WRITTEN INSTRUCTION A:
Can you update the records starting with the line that contains "table_cell Dec 15, 2005" and going on through the line that contains "table_header Date [879, 788, 1122, 823]", replacing "Mar 15, 2006" with "Mar 16, 2006" and leaving everything else unchanged? Return only those lines.

WANT VERSUS NEED

 

The difference between want and need is that a need stems from something deep within ourselves. A need is something that would add to one’s evolution. A need is something that would aid one’s unfoldment. That is a need, and those needs are fulfilled in various ways. It could be fulfilled with growing pains, for example. A child needs to grow up, and in his need, he might feel all these growing pains. A child needs to learn to walk, and it will fall and hurt itself so many times before the child walks. A man has needs for one thing, primarily to find the joy and happiness that is latent within him. That is his primary need.

He tries to translate the need into wants by his thought forces and patternings. He thinks he wants half a dozen Cadillacs, a mansion with 20 rooms, or some big business or job to fulfil the need. The mind creates all these wants, and as we have said many times, the mind is nothing but a set of patterns. So instead of flowing with your real inner self, with your real need, you are flowing with patterns. You are flowing on the surface where no depth is felt and where those wants become needless.

We drift from one polarity to the other all the time. We create wants. Show me any want that a man would want that is totally valid. You want a vacation. Where is the greatest vacation that you would find? By going to Hawaii or the Bermudas or Barbados, Cape Town, South Africa? Would you find your needs there? Or is it just an imaginary thing you have created that you now want?

There could be nothing wrong with the want, but you have to pay an excellent price for it, and I do not mean the cost of air tickets. With that want, there is selfishness involved. The selfishness in the sense that it would make you happier, but it does not. For example, whenever you go on a holiday, remember you will need a holiday after the holiday. Because nobody knows how to go for a holiday. This can be a holiday, a holy day, coming to a course where everything is still, quiet, where you listen to some teachings and do your meditations.

The distinction lies in wants and needs. The mind creates desires, and they could be very fictional because you always want more and more and more. If you have a million, you will want two million; if you have two, you will want five. It is a never-ending process producing unhappiness.

There are real wants in life, and the real want is joy, which is a need also. Here you use want differently: you combine the want with the need. You need love, and because you need love, you will make plans; you will devise ways to fulfil that need in a wanting, longing manner. You will devise strategies as far as your mind is concerned to fulfil legitimate wants. You want to eat food, and I would rather say I need food than I want food.

WANTS ARE MAKINGS OF THE MIND

There is a fine distinction between want and need. Need is what primarily is required for sustaining you in this little body and allowing it to express itself in total accordance and concordance with natural laws, and those needs will always be fulfilled. They will always be fulfilled. Because needs are genuine; wants are artificial. I can do without going to Hawaii. I can do without going to Barbados. It is not a need; it is a want, a fixture of my imagination that I will feel so much better by going there. No. That feeling of that goodness is there inside.

WRITTEN INSTRUCTION B:
According to the text on want versus need, why will needs always be fulfilled?

[Labeled box records]
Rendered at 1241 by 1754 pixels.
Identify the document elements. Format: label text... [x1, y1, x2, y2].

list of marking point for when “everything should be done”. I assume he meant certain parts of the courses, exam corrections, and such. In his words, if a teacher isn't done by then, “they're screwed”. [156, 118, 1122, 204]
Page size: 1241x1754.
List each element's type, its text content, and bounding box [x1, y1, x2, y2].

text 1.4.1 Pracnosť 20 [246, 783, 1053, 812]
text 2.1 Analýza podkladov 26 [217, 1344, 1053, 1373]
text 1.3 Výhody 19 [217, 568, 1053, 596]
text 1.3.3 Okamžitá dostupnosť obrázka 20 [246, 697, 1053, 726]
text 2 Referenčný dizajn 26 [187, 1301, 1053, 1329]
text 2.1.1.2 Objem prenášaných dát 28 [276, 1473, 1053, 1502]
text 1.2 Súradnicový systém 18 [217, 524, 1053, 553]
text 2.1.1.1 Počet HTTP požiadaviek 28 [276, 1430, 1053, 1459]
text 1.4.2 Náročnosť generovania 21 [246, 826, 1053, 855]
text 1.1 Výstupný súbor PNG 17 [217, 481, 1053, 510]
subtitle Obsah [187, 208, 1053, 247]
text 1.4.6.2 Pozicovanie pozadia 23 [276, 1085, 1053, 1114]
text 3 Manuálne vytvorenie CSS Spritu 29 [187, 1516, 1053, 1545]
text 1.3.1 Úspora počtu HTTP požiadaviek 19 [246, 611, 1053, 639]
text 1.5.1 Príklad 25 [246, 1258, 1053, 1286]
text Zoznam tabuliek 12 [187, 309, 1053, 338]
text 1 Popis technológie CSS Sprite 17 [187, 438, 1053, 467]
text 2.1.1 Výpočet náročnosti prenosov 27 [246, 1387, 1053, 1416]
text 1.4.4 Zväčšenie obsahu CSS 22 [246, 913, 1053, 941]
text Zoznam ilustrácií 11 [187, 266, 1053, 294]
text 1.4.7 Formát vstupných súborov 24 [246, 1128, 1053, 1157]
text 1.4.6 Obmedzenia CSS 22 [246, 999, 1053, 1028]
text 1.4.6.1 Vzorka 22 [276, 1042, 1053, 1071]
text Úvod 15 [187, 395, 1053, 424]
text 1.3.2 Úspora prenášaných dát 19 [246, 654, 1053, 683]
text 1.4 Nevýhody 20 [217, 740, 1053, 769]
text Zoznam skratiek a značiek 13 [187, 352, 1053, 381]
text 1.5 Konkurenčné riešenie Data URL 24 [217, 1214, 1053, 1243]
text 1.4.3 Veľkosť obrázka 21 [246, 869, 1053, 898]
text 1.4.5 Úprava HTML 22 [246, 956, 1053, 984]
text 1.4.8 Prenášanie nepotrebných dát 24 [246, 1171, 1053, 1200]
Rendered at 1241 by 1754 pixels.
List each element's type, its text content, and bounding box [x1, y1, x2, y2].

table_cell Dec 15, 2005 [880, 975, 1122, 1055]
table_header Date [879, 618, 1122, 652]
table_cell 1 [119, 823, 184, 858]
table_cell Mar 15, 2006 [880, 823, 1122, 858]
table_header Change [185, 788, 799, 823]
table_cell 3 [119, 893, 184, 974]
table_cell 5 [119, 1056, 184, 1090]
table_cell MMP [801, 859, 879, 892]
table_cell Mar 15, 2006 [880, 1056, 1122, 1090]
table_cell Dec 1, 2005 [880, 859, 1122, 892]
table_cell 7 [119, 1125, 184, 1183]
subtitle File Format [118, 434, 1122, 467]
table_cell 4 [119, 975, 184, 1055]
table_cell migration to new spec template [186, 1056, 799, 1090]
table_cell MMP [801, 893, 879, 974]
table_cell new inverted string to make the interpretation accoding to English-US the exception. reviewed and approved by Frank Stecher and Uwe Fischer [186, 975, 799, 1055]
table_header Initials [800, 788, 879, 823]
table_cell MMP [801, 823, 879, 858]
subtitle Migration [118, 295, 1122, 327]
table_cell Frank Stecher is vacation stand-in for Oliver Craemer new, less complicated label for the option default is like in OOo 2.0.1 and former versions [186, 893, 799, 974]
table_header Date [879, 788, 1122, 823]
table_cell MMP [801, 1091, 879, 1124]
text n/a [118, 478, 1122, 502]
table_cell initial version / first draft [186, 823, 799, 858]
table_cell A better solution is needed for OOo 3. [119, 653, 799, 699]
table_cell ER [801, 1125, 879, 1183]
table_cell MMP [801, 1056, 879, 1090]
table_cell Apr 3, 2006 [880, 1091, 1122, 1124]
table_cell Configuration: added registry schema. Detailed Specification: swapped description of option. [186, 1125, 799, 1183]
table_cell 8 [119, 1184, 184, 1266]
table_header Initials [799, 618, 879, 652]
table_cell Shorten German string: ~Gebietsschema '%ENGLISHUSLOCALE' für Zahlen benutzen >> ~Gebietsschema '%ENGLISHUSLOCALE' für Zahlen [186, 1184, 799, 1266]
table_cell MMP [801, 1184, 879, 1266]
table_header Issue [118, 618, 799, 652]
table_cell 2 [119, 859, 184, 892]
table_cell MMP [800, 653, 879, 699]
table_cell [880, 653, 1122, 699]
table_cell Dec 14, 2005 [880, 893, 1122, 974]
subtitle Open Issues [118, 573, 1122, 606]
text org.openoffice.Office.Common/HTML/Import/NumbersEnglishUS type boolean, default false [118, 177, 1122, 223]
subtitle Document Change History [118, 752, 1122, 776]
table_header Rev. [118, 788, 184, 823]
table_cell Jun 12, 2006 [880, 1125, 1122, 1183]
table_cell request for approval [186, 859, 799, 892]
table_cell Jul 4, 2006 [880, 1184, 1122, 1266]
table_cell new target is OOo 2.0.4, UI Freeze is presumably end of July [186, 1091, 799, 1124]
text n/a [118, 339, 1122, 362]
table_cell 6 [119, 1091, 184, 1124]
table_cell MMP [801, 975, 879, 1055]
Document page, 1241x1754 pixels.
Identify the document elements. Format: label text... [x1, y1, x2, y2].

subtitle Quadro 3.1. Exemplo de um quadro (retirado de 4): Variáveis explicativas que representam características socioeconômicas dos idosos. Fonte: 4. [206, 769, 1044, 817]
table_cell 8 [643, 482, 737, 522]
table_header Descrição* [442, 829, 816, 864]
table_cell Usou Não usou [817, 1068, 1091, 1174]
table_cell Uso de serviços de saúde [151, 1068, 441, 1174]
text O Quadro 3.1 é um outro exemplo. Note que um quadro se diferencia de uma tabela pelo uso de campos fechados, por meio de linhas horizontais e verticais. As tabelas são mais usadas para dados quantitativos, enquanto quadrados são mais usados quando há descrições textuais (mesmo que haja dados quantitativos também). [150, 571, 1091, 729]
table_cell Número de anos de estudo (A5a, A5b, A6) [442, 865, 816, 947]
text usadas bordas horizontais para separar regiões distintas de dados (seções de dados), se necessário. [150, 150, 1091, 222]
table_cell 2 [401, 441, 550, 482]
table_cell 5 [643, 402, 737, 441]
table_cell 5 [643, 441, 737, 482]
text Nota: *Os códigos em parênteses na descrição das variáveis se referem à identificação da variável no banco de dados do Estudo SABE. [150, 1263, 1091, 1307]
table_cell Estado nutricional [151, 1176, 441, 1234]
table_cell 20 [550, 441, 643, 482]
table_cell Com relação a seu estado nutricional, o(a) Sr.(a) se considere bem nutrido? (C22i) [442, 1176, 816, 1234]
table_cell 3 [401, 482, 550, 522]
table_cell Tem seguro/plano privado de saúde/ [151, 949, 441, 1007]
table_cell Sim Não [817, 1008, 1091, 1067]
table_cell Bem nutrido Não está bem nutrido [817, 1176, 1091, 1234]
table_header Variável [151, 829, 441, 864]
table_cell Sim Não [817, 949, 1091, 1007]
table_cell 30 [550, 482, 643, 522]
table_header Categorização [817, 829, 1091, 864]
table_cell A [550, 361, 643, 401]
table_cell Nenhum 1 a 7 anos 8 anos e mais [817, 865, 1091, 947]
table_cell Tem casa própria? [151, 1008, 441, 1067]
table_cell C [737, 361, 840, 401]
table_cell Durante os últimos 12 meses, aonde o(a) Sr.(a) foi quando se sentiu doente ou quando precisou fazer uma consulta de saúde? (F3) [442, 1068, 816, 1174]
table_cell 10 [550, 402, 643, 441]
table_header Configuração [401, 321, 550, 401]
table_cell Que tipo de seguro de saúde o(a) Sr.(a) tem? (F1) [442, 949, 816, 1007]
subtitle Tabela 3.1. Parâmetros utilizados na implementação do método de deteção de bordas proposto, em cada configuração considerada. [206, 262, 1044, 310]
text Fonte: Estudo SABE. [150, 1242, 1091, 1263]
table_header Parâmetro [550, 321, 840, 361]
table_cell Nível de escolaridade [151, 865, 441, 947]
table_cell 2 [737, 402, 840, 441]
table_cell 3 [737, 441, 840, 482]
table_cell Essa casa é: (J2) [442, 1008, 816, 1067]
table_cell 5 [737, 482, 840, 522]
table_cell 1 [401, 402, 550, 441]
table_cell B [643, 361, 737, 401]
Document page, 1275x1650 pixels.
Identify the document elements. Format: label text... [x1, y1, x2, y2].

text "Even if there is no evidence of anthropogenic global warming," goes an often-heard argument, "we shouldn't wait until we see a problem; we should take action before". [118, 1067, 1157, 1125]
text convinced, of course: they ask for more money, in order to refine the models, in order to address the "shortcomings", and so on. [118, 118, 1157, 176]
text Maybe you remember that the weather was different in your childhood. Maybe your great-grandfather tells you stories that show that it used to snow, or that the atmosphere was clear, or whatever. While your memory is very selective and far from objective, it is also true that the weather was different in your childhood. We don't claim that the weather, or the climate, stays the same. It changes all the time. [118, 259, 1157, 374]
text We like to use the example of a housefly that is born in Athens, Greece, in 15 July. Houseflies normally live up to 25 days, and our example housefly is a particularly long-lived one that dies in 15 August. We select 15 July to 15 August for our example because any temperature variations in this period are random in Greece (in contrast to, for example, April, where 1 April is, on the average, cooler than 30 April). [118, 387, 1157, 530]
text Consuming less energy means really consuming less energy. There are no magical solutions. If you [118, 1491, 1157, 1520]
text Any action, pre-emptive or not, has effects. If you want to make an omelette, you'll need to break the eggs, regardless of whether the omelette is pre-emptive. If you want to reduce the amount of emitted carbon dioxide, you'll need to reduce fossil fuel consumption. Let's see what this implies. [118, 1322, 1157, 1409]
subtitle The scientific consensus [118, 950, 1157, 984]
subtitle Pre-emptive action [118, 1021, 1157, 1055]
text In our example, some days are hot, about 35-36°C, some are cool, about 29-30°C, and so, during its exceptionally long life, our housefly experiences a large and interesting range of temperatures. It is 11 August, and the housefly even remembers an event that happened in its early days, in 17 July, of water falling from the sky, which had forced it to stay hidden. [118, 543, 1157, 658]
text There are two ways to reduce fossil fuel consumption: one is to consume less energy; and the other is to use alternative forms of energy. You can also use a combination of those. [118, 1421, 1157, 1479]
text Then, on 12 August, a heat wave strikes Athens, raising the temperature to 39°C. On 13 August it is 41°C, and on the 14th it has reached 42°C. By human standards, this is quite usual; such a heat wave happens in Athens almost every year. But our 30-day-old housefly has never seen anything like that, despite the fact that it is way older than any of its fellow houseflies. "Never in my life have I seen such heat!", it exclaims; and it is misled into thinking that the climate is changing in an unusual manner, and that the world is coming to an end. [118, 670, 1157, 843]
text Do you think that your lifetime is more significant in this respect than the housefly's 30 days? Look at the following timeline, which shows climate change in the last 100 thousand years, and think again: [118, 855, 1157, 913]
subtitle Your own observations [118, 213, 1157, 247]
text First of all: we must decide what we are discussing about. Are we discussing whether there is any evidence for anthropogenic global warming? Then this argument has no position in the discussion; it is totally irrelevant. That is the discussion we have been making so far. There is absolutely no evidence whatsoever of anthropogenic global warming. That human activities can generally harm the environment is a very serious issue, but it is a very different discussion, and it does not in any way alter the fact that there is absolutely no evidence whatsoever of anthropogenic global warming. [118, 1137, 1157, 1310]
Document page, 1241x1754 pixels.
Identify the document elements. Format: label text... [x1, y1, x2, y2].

RESPONSE A:
table_cell Dec 15, 2005 [880, 975, 1122, 1055]
table_header Date [879, 618, 1122, 652]
table_cell 1 [119, 823, 184, 858]
table_cell Mar 16, 2006 [880, 823, 1122, 858]
table_header Change [185, 788, 799, 823]
table_cell 3 [119, 893, 184, 974]
table_cell 5 [119, 1056, 184, 1090]
table_cell MMP [801, 859, 879, 892]
table_cell Mar 16, 2006 [880, 1056, 1122, 1090]
table_cell Dec 1, 2005 [880, 859, 1122, 892]
table_cell 7 [119, 1125, 184, 1183]
subtitle File Format [118, 434, 1122, 467]
table_cell 4 [119, 975, 184, 1055]
table_cell migration to new spec template [186, 1056, 799, 1090]
table_cell MMP [801, 893, 879, 974]
table_cell new inverted string to make the interpretation accoding to English-US the exception. reviewed and approved by Frank Stecher and Uwe Fischer [186, 975, 799, 1055]
table_header Initials [800, 788, 879, 823]
table_cell MMP [801, 823, 879, 858]
subtitle Migration [118, 295, 1122, 327]
table_cell Frank Stecher is vacation stand-in for Oliver Craemer new, less complicated label for the option default is like in OOo 2.0.1 and former versions [186, 893, 799, 974]
table_header Date [879, 788, 1122, 823]

RESPONSE B:
Needs will always be fulfilled because they are genuine, while wants are artificial.